Analysts surveyed by First Call expect the company to lose 40 cents per share for the quarter, compared with 40 cents a year ago.

"CyberCash has a past to live down," said Weil. "They went public too early and promised too much, and that left investors with a bad taste in their mouth."

The company went public in 1996, and its stock soon soared to a high of $66. The shares have traded as low as $6.68 during the past 52 weeks.

"They've been a kind of fallen angel," said Weil. "They were just too optimistic in predicting e-commerce traffic volume in 1996, 1997 and 1998."

"They have good management where they were thin, and now the company just has to execute its business plan," said Baker. "Clearly they have to drive the company to profitability.
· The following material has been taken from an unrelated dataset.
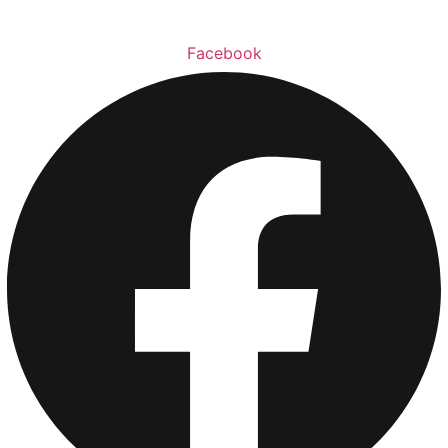
Facebook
They have to up-sell. That's what the Street is looking for, and if they can do that they'll be successful."

CyberCash currently serves smaller "mom-and-pop type vendors," according to Baker, and charges 4.3 cents per transaction. He expects CyberCash to offer more services and target larger vendors in the second half of the year.

"The territory is wide open and not fully occupied so they can do it," said Weil. "But there are some big companies in the sector with (recognizable) brand names. Yet CyberCash has a good brand name too."

Overall, Weil thinks the sector is beginning to mature. "Signio, which was bought by VeriSign, reported a similar surge in transactions, so it's an industrywide increase across the board, " he said.

"This lends credibility to the CyberCash's claims and leads me to believe that the sector is not just a flash in the pan and that it is coming into its own."